Satu hari sebelum pertemuan itu, Direktur Layanan Strategis Inalum Ogi Prastomiyono mengatakan bosnya memang sedang melawat ke Jepang. Perjalanan itu tindak lanjut hasil pembicaraan antara Inalum, Pertamina, dan Toyota Motor Manufacturing Indonesia sepekan sebelumnya. Senada dengan Budi, Ogi menyebutkan pertemuan tersebut baru sebatas soal melihat-lihat peluang.
Pembicaraan yang dimaksud Ogi berlangsung di kantor pusat Pertamina pada Selasa, 15 Oktober lalu. Ketika itu, Ogi bertandang ke sana menemani Budi Gunadi. Adapun Direktur Utama Toyota Motor Manufacturing Indonesia Warih Andang Tjahjono datang bersama Yui Hastoro, direktur lain. Mereka diterima Direktur Utama Pertamina Nicke Widyawati, yang ditemani Heru Setiawan.

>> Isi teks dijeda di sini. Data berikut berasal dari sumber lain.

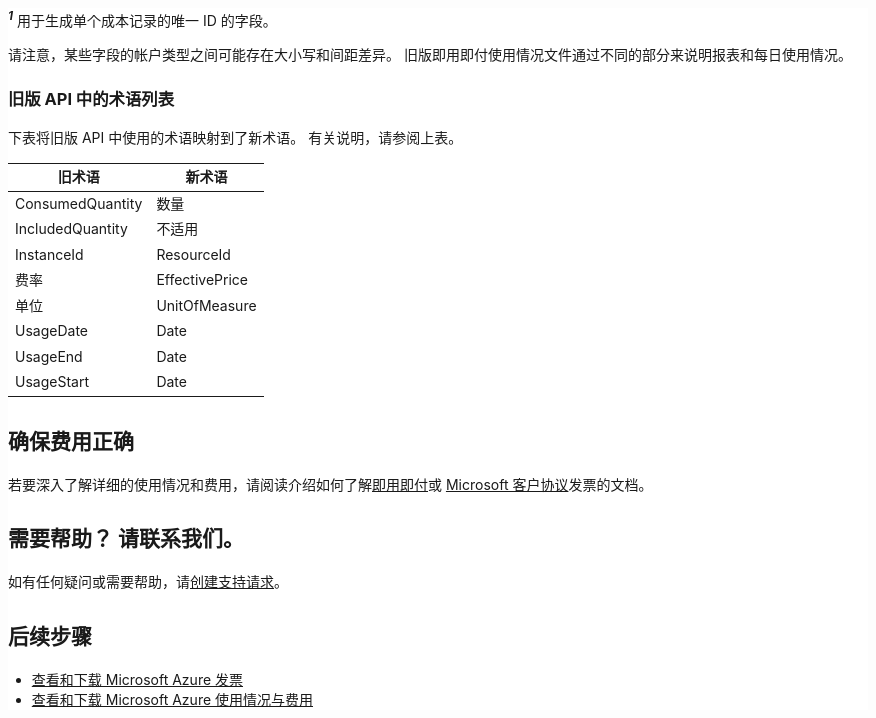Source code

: _<sup>**1**</sup>_ 用于生成单个成本记录的唯一 ID 的字段。

请注意，某些字段的帐户类型之间可能存在大小写和间距差异。
旧版即用即付使用情况文件通过不同的部分来说明报表和每日使用情况。

### <a name="list-of-terms-from-older-apis"></a>旧版 API 中的术语列表
下表将旧版 API 中使用的术语映射到了新术语。 有关说明，请参阅上表。

旧术语 | 新术语
--- | ---
ConsumedQuantity | 数量
IncludedQuantity | 不适用
InstanceId | ResourceId
费率 | EffectivePrice
单位 | UnitOfMeasure
UsageDate | Date
UsageEnd | Date
UsageStart | Date


## <a name="ensure-charges-are-correct"></a>确保费用正确

若要深入了解详细的使用情况和费用，请阅读介绍如何了解[即用即付](./billing-understand-your-bill.md)或 [Microsoft 客户协议](billing-mca-understand-your-bill.md)发票的文档。

## <a name="need-help-contact-us"></a>需要帮助？ 请联系我们。

如有任何疑问或需要帮助，请[创建支持请求](https://go.microsoft.com/fwlink/?linkid=2083458)。

## <a name="next-steps"></a>后续步骤

- [查看和下载 Microsoft Azure 发票](billing-download-azure-invoice.md)
- [查看和下载 Microsoft Azure 使用情况与费用](billing-download-azure-daily-usage.md)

Pertemuan itu menghasilkan nota kesepahaman kerja sama tiga pihak. “Tapi kesepakatan ini masih pada tahap awal,” tutur Ogi setelah mengikuti acara serah-terima jabatan Menteri Badan Usaha Milik Negara di kantor Kementerian BUMN, Rabu, 23 Oktober lalu.
Namun gambaran kerja sama itu sudah terbayang di benak Ogi. Menurut dia, Inalum akan mendirikan pabrik pengolahan nikel sampai menjadi katoda baterai. Setelah itu, giliran Pertamina menyerap dan mengolahnya menjadi baterai siap pasang. Adapun Toyota akan menjadi pengguna baterai tersebut untuk mobil-mobilnya yang diproduksi di Indonesia. “Tapi sekarang baru dalam kajian studi. Proses kerja samanya masih panjang,” ucap Ogi.

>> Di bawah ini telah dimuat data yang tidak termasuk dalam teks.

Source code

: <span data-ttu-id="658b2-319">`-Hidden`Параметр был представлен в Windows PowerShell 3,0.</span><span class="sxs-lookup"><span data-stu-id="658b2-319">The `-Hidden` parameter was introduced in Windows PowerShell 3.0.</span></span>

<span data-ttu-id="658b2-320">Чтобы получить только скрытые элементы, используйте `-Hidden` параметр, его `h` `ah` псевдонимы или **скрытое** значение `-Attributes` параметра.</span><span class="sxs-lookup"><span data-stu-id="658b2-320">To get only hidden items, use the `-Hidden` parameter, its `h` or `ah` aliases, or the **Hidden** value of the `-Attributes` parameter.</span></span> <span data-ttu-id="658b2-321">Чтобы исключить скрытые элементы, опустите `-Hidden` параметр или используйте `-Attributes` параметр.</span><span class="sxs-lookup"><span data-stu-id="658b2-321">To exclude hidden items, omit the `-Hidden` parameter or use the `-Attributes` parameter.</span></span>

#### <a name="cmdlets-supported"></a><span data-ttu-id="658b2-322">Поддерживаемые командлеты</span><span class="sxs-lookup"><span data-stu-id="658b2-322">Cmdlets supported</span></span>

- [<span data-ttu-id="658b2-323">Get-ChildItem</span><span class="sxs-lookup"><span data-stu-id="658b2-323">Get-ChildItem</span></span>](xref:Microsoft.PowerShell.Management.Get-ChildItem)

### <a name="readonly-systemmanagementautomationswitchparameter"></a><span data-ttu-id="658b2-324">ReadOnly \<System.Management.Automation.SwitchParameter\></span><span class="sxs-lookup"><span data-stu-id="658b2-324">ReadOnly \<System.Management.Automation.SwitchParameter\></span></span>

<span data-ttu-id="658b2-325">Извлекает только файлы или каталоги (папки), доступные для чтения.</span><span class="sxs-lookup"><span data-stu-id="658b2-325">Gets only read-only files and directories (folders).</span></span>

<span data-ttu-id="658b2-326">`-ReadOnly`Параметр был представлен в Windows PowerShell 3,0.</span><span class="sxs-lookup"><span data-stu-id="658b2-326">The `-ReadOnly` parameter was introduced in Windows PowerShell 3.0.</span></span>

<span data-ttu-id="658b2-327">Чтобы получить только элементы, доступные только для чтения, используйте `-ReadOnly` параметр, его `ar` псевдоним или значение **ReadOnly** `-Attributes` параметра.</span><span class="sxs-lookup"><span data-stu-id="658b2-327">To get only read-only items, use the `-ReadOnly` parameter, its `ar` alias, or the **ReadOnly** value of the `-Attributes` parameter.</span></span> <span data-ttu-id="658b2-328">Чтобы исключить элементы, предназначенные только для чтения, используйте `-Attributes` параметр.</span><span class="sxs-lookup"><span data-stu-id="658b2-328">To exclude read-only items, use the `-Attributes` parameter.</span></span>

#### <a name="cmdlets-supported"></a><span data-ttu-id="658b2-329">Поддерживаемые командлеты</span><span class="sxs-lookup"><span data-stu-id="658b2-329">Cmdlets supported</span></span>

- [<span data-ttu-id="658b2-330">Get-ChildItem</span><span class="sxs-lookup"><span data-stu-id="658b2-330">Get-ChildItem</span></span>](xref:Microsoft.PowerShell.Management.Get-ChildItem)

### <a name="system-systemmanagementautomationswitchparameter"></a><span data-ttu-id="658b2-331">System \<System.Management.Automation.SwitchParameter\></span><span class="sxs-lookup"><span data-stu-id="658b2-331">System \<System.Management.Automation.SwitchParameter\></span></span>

Rencana Pertamina dan Inalum ikut meramaikan industri masa depan, yakni mobil listrik, mengemuka sejak beberapa waktu lalu. Pada awal September lalu, Wakil Presiden Perencanaan dan Komersial Pusat Riset dan Teknologi Pertamina Andianto Hidayat mengatakan Pertamina sudah menyiapkan US$ 80 juta untuk berinvestasi di industri baterai mobil listrik.

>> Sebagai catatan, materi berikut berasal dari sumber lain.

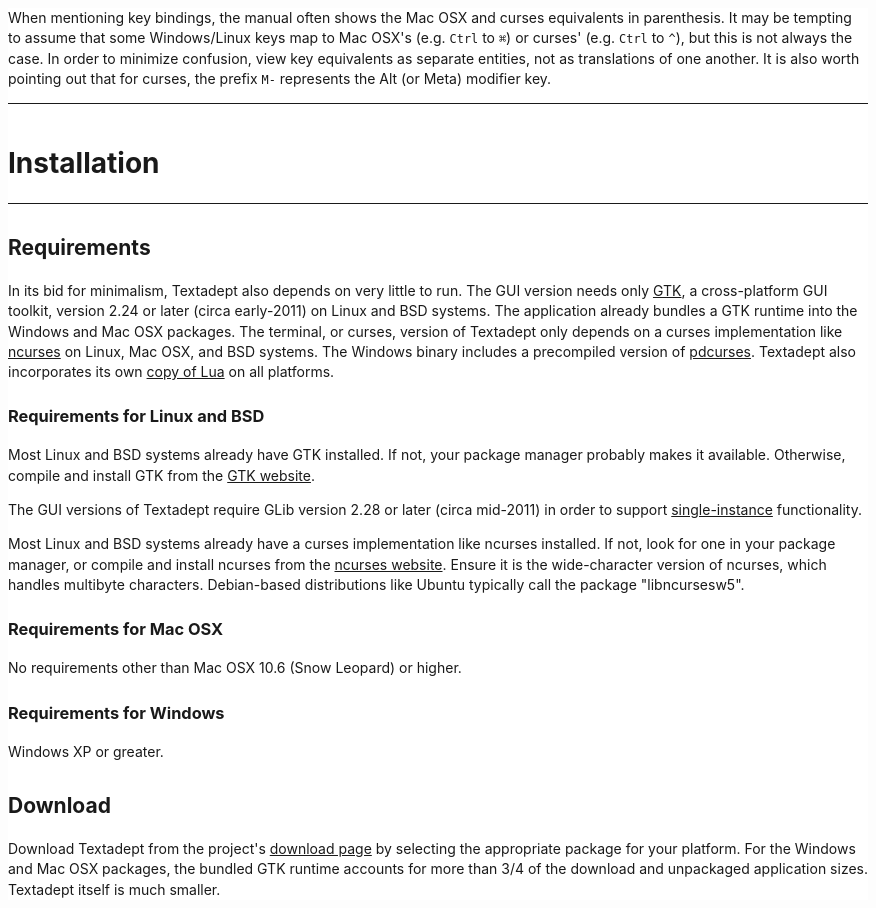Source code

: When mentioning key bindings, the manual often shows the Mac OSX and curses
equivalents in parenthesis. It may be tempting to assume that some Windows/Linux
keys map to Mac OSX's (e.g. `Ctrl` to `⌘`) or curses' (e.g. `Ctrl` to `^`), but
this is not always the case. In order to minimize confusion, view key
equivalents as separate entities, not as translations of one another. It is also
worth pointing out that for curses, the prefix `M-` represents the Alt (or Meta)
modifier key.

- - -

# Installation

- - -

## Requirements

In its bid for minimalism, Textadept also depends on very little to run. The GUI
version needs only [GTK][], a cross-platform GUI toolkit, version 2.24 or later
(circa early-2011) on Linux and BSD systems. The application already bundles a
GTK runtime into the Windows and Mac OSX packages. The terminal, or curses,
version of Textadept only depends on a curses implementation like [ncurses][] on
Linux, Mac OSX, and BSD systems. The Windows binary includes a precompiled
version of [pdcurses][]. Textadept also incorporates its own
[copy of Lua](#Lua.Configuration) on all platforms.

[GTK]: http://gtk.org
[ncurses]: http://invisible-island.net/ncurses/ncurses.html
[pdcurses]: http://pdcurses.sourceforge.net

### Requirements for Linux and BSD

Most Linux and BSD systems already have GTK installed. If not, your package
manager probably makes it available. Otherwise, compile and install GTK from the
[GTK website][].

The GUI versions of Textadept require GLib version 2.28 or later (circa
mid-2011) in order to support [single-instance](#Single.Instance) functionality.

Most Linux and BSD systems already have a curses implementation like ncurses
installed. If not, look for one in your package manager, or compile and install
ncurses from the [ncurses website][]. Ensure it is the wide-character version of
ncurses, which handles multibyte characters. Debian-based distributions like
Ubuntu typically call the package "libncursesw5".

[GTK website]: http://www.gtk.org/download/linux.php
[ncurses website]: http://invisible-island.net/ncurses/#download_ncurses

### Requirements for Mac OSX

No requirements other than Mac OSX 10.6 (Snow Leopard) or higher.

### Requirements for Windows

Windows XP or greater.

## Download

Download Textadept from the project's [download page][] by selecting the
appropriate package for your platform. For the Windows and Mac OSX packages, the
bundled GTK runtime accounts for more than 3/4 of the download and unpackaged
application sizes. Textadept itself is much smaller.


[Lua]: http://www.lua.org
[roughly the same amount of code]: https://foicica.com/stats.html#Textadept
[download page]: http://foicica.com/textadept/download
[complete list]: api.html#textadept.keys
[`io.encodings`]: api.html#io.encodings
[scripts]: api.html#io.quick_open
[key bindings list]: api.html#textadept.keys
[find API]: api.html#ui.find.find_in_files_filter
[autocompleter]: api.html#textadept.editing.autocompleters
[API file(s)]: api.html#textadept.editing.api_files
[define these]: api.html#_M.Autocompletion.and.Documentation
[official]: http://foicica.com/hg/textadept_modules
[own set]: api.html#_M.Snippets
[make changes]: api.html#_M.Compile.and.Run
[textadept module]: api.html#textadept
[Lua documentation]: https://www.lua.org/pil/15.html
[language module API documentation]: api.html#_M
[here]: http://foicica.com/hg/textadept_modules
[wiki]: http://foicica.com/wiki/textadept
[`events.INITIALIZED`]: api.html#events.INITIALIZED
[language module API documentation]: api.html#_M
[Lua]: http://www.lua.org
[Lua Quick Reference]: https://foicica.com/lua/
[`events.INITIALIZED`]: api.html#events.INITIALIZED
[`buffer`]: api.html#buffer
[buffer API documentation]: api.html#buffer
[API documentation]: api.html
[`events.LEXER_LOADED`]: api.html#events.LEXER_LOADED
[key bindings documentation]: api.html#keys
[snippets documentation]: api.html#textadept.snippets
[`textadept.file_types`]: api.html#textadept.file_types
[menu documentation]: api.html#textadept.menu
[me]: README.html#Contact
[definitions]: api.html#lexer.Styles.and.Styling
[`buffer.set_theme()`]: api.html#buffer.set_theme
[`reset`]: api.html#reset
[GTK Resource files]: https://developer.gnome.org/gtk2/stable/gtk2-Resource-Files.html
[wiki]: http://foicica.com/wiki/textadept
[Lua API]: api.html
[`buffer`]: api.html#buffer
[`view`]: api.html#view
[`ui`]: api.html#ui
[`ui.print()`]: api.html#ui.print
[command entry API documentation]: api.html#ui.command_entry
[keys API documentation]: api.html#keys
[API documentation]: api.html
[`io.open_file()`]: api.html#io.open_file
[`events.FILE_OPENED`]: api.html#events.FILE_OPENED
[event]: api.html#events
[`ui.find.find_entry_text`]: api.html#ui.find.find_entry_text
[`buffer.save`]: api.html#buffer.save
[`events.BUFFER_BEFORE_SWITCH`]: api.html#events.BUFFER_BEFORE_SWITCH
[`events.REPLACE`]: api.html#events.REPLACE
[shows the pane]: api.html#ui.find.focus
[menu action]: api.html#textadept.menu.menubar
[LuaDoc]: http://keplerproject.github.com/luadoc/
[Lua files]: api.html#_M.lua
[LuaDoc]: http://keplerproject.github.com/luadoc/
[Discount]: http://www.pell.portland.or.us/~orc/Code/discount/
[Lua 5.3]: http://www.lua.org/manual/5.3/
[Scintilla]: http://scintilla.org
[buffer]: api.html#buffer
[Scintilla API]: http://scintilla.org/ScintillaDoc.html
[GNU C compiler]: http://gcc.gnu.org
[Clang]: http://clang.llvm.org/
[libstdc++]: http://gcc.gnu.org
[GNU Make]: http://www.gnu.org/software/make/
[pkg-config]: http://www.freedesktop.org/wiki/Software/pkg-config/
[libiconv]: http://www.gnu.org/software/libiconv/
[MinGW]: http://mingw.org
[mingw-w64]: http://mingw-w64.org/
[win32gtk bundle]: download/win32gtk-2.24.32.zip
[libiconv for Windows]: http://gnuwin32.sourceforge.net/packages/libiconv.htm
[win32curses bundle]: download/win32curses.zip
[OSX cross toolchain]: https://github.com/tpoechtrager/osxcross
[XCode]: http://developer.apple.com/TOOLS/xcode/
[jhbuild]: https://wiki.gnome.org/Projects/GTK/OSX/Building
[CDK]: http://invisible-island.net/cdk/
[`_USERHOME`]: api.html#_USERHOME
[mailing list]: http://foicica.com/lists
[wiki]: http://foicica.com/wiki/textadept
[Lua 5.3 Reference Manual]: http://www.lua.org/manual/5.3/manual.html#6.4.1
[`buffer.register_image()`]: api.html#buffer.register_image
[buffer:name_of_style]: api.html#buffer.name_of_style
[events.SESSION_SAVE]: api.html#events.SESSION_SAVE
[events.SESSION_LOAD]: api.html#events.SESSION_LOAD
[buffer:reload()]: api.html#buffer.reload
[buffer:save()]: api.html#buffer.save
[buffer:save_as()]: api.html#buffer.save_as
[buffer:close()]: api.html#buffer.close
[mode]: api.html#keys.mode
[toggle]: api.html#textadept.bookmarks.toggle
[insert()]: api.html#textadept.snippets.insert
[previous()]: api.html#textadept.snippets.previous
[cancel_current()]: api.html#textadept.snippets.cancel_current
[select()]: api.html#textadept.snippets.select
[paths]: api.html#textadept.snippets.paths
[brace\_match]: api.html#buffer.brace_match
[add\_fold\_point()]: api.html#lexer.add_fold_point
[add\_rule()]: api.html#lexer.add_rule
[add\_style()]: api.html#lexer.add_style
[embed]: api.html#lexer.embed
[get\_rule]: api.html#lexer.get_rule
[modify\_rule]: api.html#lexer.modify_rule
[new()]: api.html#lexer.new
[word\_match]: api.html#lexer.word_match
[buffer.set\_theme()]: api.html#buffer.set_theme
[migrate them]: api.html#lexer.Migrating.Legacy.Lexers
[TRE]: https://github.com/laurikari/tre
[COMPILE\_OUTPUT]: api.html#events.COMPILE_OUTPUT
[RUN\_OUTPUT]: api.html#events.RUN_OUTPUT
[BUILD\_OUTPUT]: api.html#events.BUILD_OUTPUT
[quick\_open]: api.html#io.quick_open
[quick\_open\_filters]: api.html#io.quick_open_filters
[quick\_open\_max]: api.html#io.quick_open_max
[default\_filter]: api.html#lfs.default_filter
[dir\_foreach()]: api.html#lfs.dir_foreach
[silent\_print]: api.html#ui.silent_print
[goto\_view]: api.html#ui.goto_view
[find\_in\_files\_filter]: api.html#ui.find.find_in_files_filter
[find\_in\_files]: api.html#ui.find.find_in_files
[regex]: api.html#ui.find.regex
[regex\_label\_text]: api.html#ui.find.regex_label_text
[goto\_buffer]: api.html#view.goto_buffer
[auto\_pairs]: api.html#textadept.editing.auto_pairs
[typeover\_chars]: api.html#textadept.editing.typeover_chars
[auto\_indent]: api.html#textadept.editing.auto_indent
[strip\_trailing\_spaces]: api.html#textadept.editing.strip_trailing_spaces
[autocomplete\_all\_words]: api.html#textadept.editing.autocomplete_all_words
[brace\_matches]: api.html#textadept.editing.brace_matches
[goto\_line]: api.html#textadept.editing.goto_line
[run\_in\_background]: api.html#textadept.run.run_in_background
[compile]: api.html#textadept.run.compile
[run]: api.html#textadept.run.run
[build]: api.html#textadept.run.build
[error\_patterns]: api.html#textadept.run.error_patterns
[save\_on\_quit]: api.html#textadept.session.save_on_quit
[5.2 to 5.3]: http://www.lua.org/manual/5.3/manual.html#8
[spawn()]: api.html#spawn
[LINUX]: api.html#LINUX
[BSD]: api.html#BSD
[next\_image\_type()]: api.html#_SCINTILLA.next_image_type
[FILE\_OPENED]: api.html#events.FILE_OPENED
[FOCUS]: api.html#events.FOCUS
[CSI]: api.html#events.CSI
[SUSPEND]: api.html#events.SUSPEND
[RESUME]: api.html#events.RESUME
[FILE\_AFTER\_SAVE]: api.html#events.FILE_AFTER_SAVE
[buffer:set\_encoding()]: api.html#buffer.set_encoding
[\_FOLDBYINDENTATION]: api.html#lexer.Fold.by.Indentation
[dir\_foreach]: api.html#lfs.dir_foreach
[autocomplete()]: api.html#textadept.editing.autocomplete
[show\_documentation()]: api.html#textadept.editing.show_documentation
[toggle]: api.html#textadept.bookmarks.toggle
[autocompleters]: api.html#textadept.editing.autocompleters
[patterns]: api.html#textadept.file_types.patterns
[menubar]: api.html#textadept.menu.menubar
[context_menu]: api.html#textadept.menu.context_menu
[tab_context_menu]: api.html#textadept.menu.tab_context_menu
[build()]: api.html#textadept.run.build
[build_commands]: api.html#textadept.run.build_commands
[stop()]: api.html#textadept.run.stop
[tabs]: api.html#ui.tabs
[editing\_keys]: api.html#ui.command_entry.editing_keys
[optionselect()]: api.html#ui.dialogs.optionselect
[compile and run commands]: api.html#_M.Compile.and.Run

Pertamina, kata Andianto, telah menjalin komunikasi dengan penyuplai bahan baku baterai listrik di Morowali, Sulawesi Tengah, untuk memuluskan rencana investasi tersebut. Di Indonesia Morowali Industrial Park, Januari lalu, memang telah dilangsungkan seremoni pendirian fasilitas produksi senyawa nikel dan kobalt—bahan baku baterai—di bawah bendera PT QMB New Energy Materials.
Perusahaan patungan itu berisi raksasa produsen baterai dunia, yaitu Tsingshan Holding Group, GEM (Jingmen) New Material, dan Guangdong Brunp Recycling Technology (CATL). “Jadi nanti prosesnya bahan baku baterai untuk kendaraan listrik akan dibuat di Morowali menjadi anoda atau katoda, lalu diserahkan ke Pertamina agar menjadi baterai kendaraan listrik utuh,” tutur Andianto.
Langkah itu merupakan antisipasi bisnis masa depan energi mengingat baterai listrik berpotensi menggerus bisnis energi fosil, yang selama ini menjadi tumpuan pemasukan Pertamina. “Selain mengembangkan green fuel, Pertamina berencana mengembangkan pabrik baterai nasional,” Andianto menambahkan.
Akan halnya Inalum sudah sejak Januari lalu menyatakan akan masuk ke industri bahan baku baterai. Inalum memanfaatkan keuntungannya mengelola blok Pomalaa, salah satu tabungan nikel milik PT Aneka Tambang (Tbk), anggota induk usaha pertambangan pelat merah. Posisi Inalum makin kuat seiring dengan kesepakatan divestasi untuk mengambil 20 persen saham PT Vale Indonesia (INCO), yang mengelola dua blok nikel lain di Sorowako dan Bahodopi.
Inalum menjajaki kerja sama dengan Zhejiang Huayou Cobalt Company Limited sejak Januari lalu. Huayou adalah raksasa kobalt dunia, salah satu komponen inti baterai selain nikel. Saat ini baterai mobil listrik banyak menggunakan NCM 811 dengan kandungan nikel 80 persen, kobalt 10 persen, dan mangan 10 persen.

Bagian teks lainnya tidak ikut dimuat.